Scan the data below. Pull out each line where "plant" occurs.

-------------------------

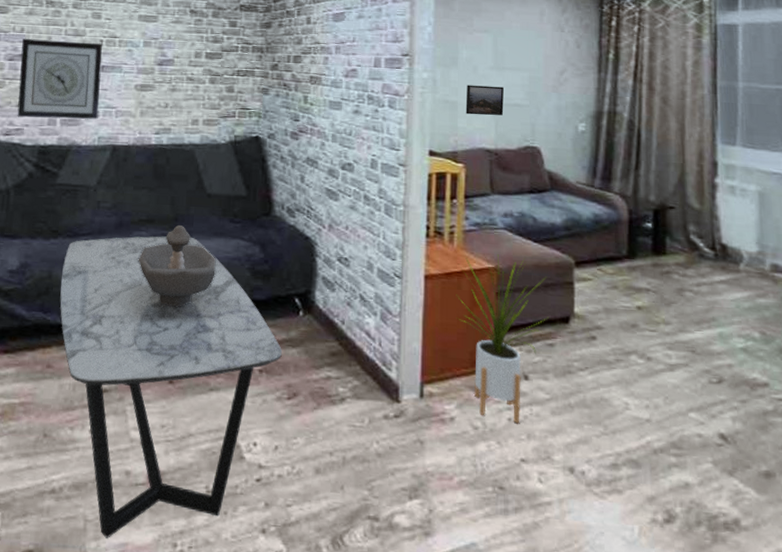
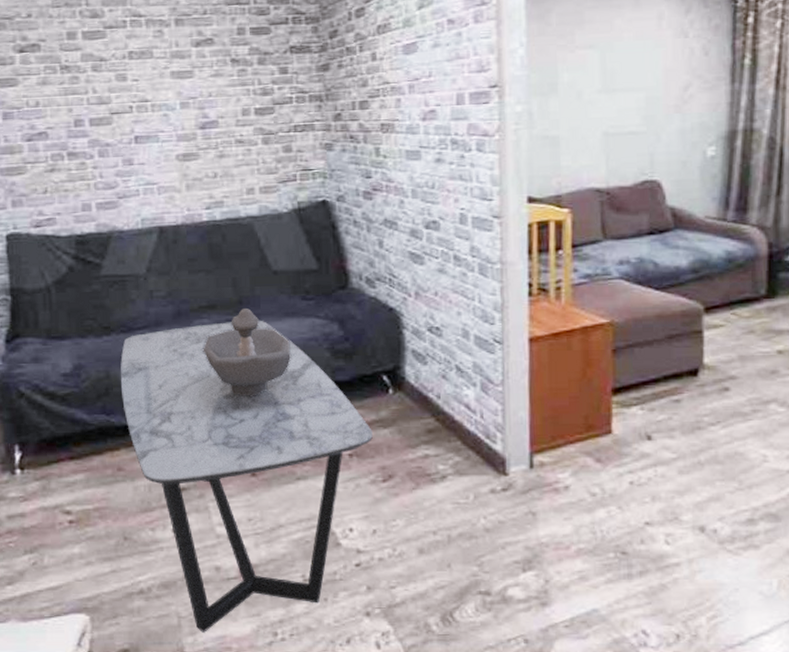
wall clock: present [17,38,102,120] -> none [39,111,139,205]
house plant: present [456,254,549,424] -> none [566,307,674,487]
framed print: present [466,85,504,116] -> none [569,112,616,150]

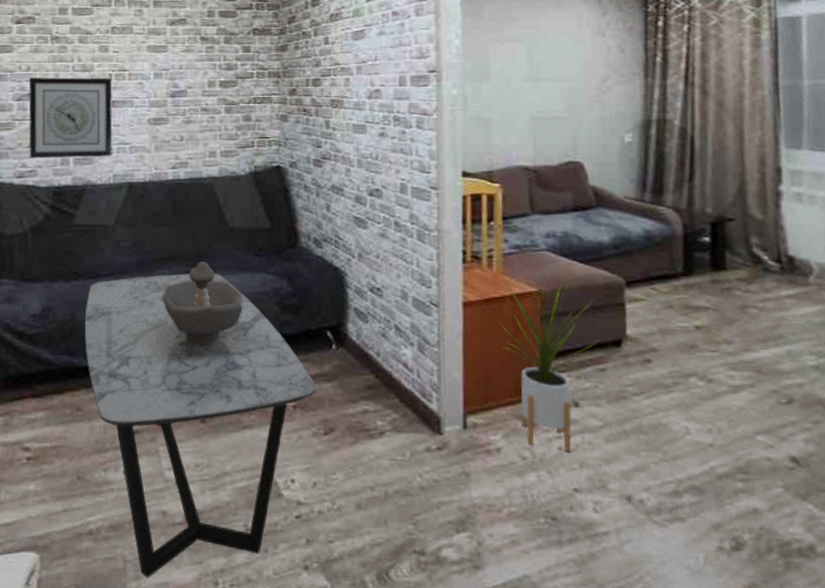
wall clock: none [39,111,139,205] -> present [29,77,112,159]
house plant: none [566,307,674,487] -> present [497,277,599,453]

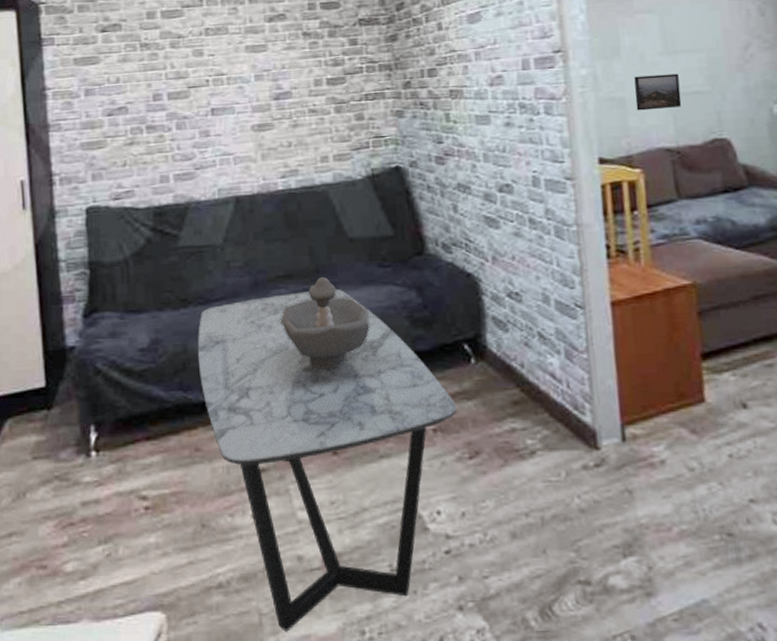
wall clock: present [29,77,112,159] -> none [120,84,215,178]
house plant: present [497,277,599,453] -> none [649,268,764,460]
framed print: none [500,99,542,131] -> present [634,73,682,111]

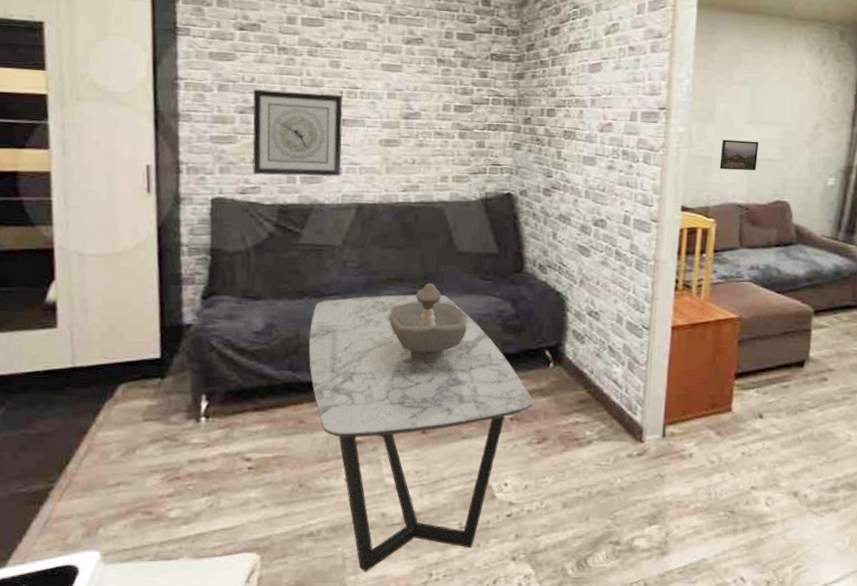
wall clock: none [120,84,215,178] -> present [252,89,343,177]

-------------------------

TASK RESULT
house plant: present [456,254,549,424] -> none [566,307,674,487]
house plant: none [566,307,674,487] -> present [497,277,599,453]
house plant: present [497,277,599,453] -> none [649,268,764,460]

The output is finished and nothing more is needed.